The charity hopes to learn how it can improve the services they provide (e.g. by providing reminders to take medication, attend appointments or carry out household tasks) and ultimately save the care sector money.

One participant told the BBC that she uses the technology set reminders to go food shopping and cook, know when care staff are due to arrive and to control sensory lights in her house, as well as communicate with friends and easily access her calendar.

"It's increasing their independence and confidence, emotionally it's making them feel as if they're in control of their own care package and own lives, they're not so dependent on staff, and it's teaching them new skills," commented Ron Woods, director of policy development and procurement for Innovate Trust, who has high hopes for the project.

He added: "It's also to make the model of supported living more sustainable. It's well known in the care sector we could expand the use of technology."

The charity currently offers a supported living service to 275 people across three local areas through 94 supported living schemes.

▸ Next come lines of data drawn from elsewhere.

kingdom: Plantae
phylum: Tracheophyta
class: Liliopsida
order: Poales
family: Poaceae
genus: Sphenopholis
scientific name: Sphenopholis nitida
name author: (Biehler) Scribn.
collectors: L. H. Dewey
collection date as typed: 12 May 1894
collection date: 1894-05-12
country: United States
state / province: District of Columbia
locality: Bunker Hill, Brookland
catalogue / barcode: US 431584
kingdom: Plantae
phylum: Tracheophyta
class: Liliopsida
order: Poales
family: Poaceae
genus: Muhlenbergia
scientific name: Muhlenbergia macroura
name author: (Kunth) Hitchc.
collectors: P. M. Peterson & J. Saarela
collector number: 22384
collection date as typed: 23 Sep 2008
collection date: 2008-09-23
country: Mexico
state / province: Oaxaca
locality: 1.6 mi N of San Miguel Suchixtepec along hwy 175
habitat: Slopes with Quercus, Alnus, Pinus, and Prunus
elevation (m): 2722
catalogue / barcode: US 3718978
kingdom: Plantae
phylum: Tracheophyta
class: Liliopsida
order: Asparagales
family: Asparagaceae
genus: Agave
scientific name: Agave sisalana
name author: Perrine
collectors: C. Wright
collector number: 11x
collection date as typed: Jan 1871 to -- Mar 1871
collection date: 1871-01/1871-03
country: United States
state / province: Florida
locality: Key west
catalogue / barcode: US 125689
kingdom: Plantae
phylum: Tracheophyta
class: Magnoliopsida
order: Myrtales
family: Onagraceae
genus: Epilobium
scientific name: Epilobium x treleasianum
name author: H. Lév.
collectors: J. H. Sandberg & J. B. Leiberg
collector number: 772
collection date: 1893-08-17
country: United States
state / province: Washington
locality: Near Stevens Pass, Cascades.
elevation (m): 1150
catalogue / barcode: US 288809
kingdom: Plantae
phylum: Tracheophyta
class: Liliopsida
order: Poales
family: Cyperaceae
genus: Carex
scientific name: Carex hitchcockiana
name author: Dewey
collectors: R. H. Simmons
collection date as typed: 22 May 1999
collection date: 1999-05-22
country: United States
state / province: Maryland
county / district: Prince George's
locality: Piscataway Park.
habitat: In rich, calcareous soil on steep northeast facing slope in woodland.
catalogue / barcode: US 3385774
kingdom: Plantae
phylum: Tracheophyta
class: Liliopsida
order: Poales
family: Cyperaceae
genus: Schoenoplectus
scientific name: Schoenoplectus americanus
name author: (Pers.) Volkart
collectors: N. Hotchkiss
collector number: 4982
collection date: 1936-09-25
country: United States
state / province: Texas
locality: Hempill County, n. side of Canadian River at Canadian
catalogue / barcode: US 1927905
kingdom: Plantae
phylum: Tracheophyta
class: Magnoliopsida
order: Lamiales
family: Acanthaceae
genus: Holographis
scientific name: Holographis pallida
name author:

The trust says it believes 10 schemes using voice assistant technology could make initial savings of just under £250,000 and potentially millions “in the long-term” if some elements of gesture control could be incorporated for those less able.

The funds for the project have come from Innovate to Save, a Cardiff University and Nesta foundation partnership, which backed eight Welsh organisations dedicated to bringing innovation to public services.

The charity will assess the success of each project at the end of the six-month trial. If successful, Innovate Trust says it will apply for a loan to expand the project.